**Problems to work on**
a – In the shutdown article, condense the paragraph beginning "Harvard Business School professor Clayton Christensen" into a shorter version that keeps its main facts.
b – According to the shutdown article, which three conditions of modularity from Christensen did the Tea Party assert?

**Source passage**
=== Begin Enclosure ===
Government Shutdown: Can the Tea Party Be Compared to Tech's Disruptors?
Clayton Christensen's famous Disruption Theory might explain how we found ourselves in this situation.
Boom and pound when I shut 'em down.
– Chuck D
As an analyst and long-only investor, I profit by identifying marketplace trends and changes in the competitive landscape that will play out over a number of years. The goal in this is to own the company with emerging technology and not the one with the mature and increasingly uncompetitive product. By applying the framework of business analysis to the debate in Washington, we can see that the political system is being disrupted. The debate is being framed as Democrats versus Republicans, but if you look through the lens of "Disruption Theory," we may more appropriately view this as the "establishment" versus "new politicos."
Harvard Business School professor Clayton Christensen developed Disruption Theory to explain how niche products replace incumbents because, by necessity, they develop around a more efficient structure that initially serves a segment of the market not attractive enough for the established leaders to concern themselves with. Eventually, this nimble and efficient structure expands beyond the niche and disrupts the business of the established leaders, which are not built to compete with the new platform. I explained in a recent article, that Microsoft's (NASDAQ:MSFT) Windows business is being disrupted because smartphones are replacing PCs, and as that market evolves, iOS (NASDAQ:AAPL) and Android (NASDAQ:GOOG) are replacing Windows because "thin client" application-oriented computing is more conducive to the way people use these devices.
In the same manner, our two-party political system is being disrupted by groups that organize and engage certain segments of the fragile political alliances integrated into the two parties. Groups like the Occupy Movement and the Tea Party are not only the current iteration of organized labor and the Christian Coalition, but have taken the game to a new level by openly opposing party leaders that do not reflect the narrow platform their constituency cares about. We also saw this play out in the failed Larry Summers nomination this summer. What is unique about these new groups is that they are "leaderless." Occupy Wall Street was difficult to disband because there was no "head" to negotiate with, and while John Boehner is the Republican "leader" he does not speak for those pushing this agenda. The "old school" politicians still have faith in compromise and negotiation, which led to the current system of crisis deadline politics, and the new breed is exploiting this weakness to force the capitulation or catastrophe situation we face today. These factions will not be satiated by lip service from party bosses; as Yoda said, "Do or do not, there is no try!"
The Tea Party exploited the lack of cohesion in the Republican Party by asserting Christensen's three conditions of modularity – specificity, measurability, and predictability – to create a more efficient mechanism to raise money, deliver votes, and communicate messages. While it may be difficult to indentify everything a Republican or Democrat stands for, we know that Tea Party members are Libertarians and fiscal conservatives with a leaning toward Austrian economics. They are narrowly focused, can measure success in elections won and legislation passed, and their stance on issues is predictable. Republicans are traditionally viewed as "fiscal conservatives," but the deficits incurred during the Bush Administration and willingness of the current House Republicans to increase taxes and pass budgets with trillion-dollar deficits left a major constituency marginalized. The same could be said of environmentalists, labor activists, and others in the Democratic Party.
=== End Enclosure ===
**Record excerpts**
=== Begin Enclosure ===
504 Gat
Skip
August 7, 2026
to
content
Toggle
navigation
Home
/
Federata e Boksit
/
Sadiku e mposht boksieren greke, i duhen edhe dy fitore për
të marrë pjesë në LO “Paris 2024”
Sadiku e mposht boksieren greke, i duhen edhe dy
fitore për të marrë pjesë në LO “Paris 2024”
=== End Enclosure ===
=== Begin Enclosure ===
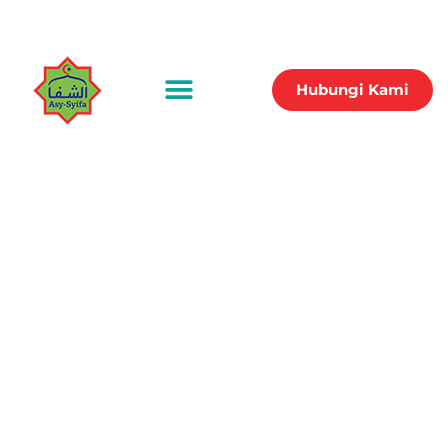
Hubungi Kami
=== End Enclosure ===
**Responses for each task**
a – Harvard Business School professor Clayton Christensen developed Disruption Theory. It explains how niche products replace incumbents. Out of necessity, they are built on a more efficient structure and first serve a market segment too unattractive for established leaders to bother with. That nimble structure later expands beyond the niche and disrupts the leaders, which aren't built to compete with the new platform. In a recent article, the author applied this to Microsoft's (NASDAQ:MSFT) Windows business. Smartphones are replacing PCs, and iOS (NASDAQ:AAPL) and Android (NASDAQ:GOOG) are replacing Windows because "thin client" application-oriented computing better suits how people use these devices.

b – Specificity, measurability, and predictability.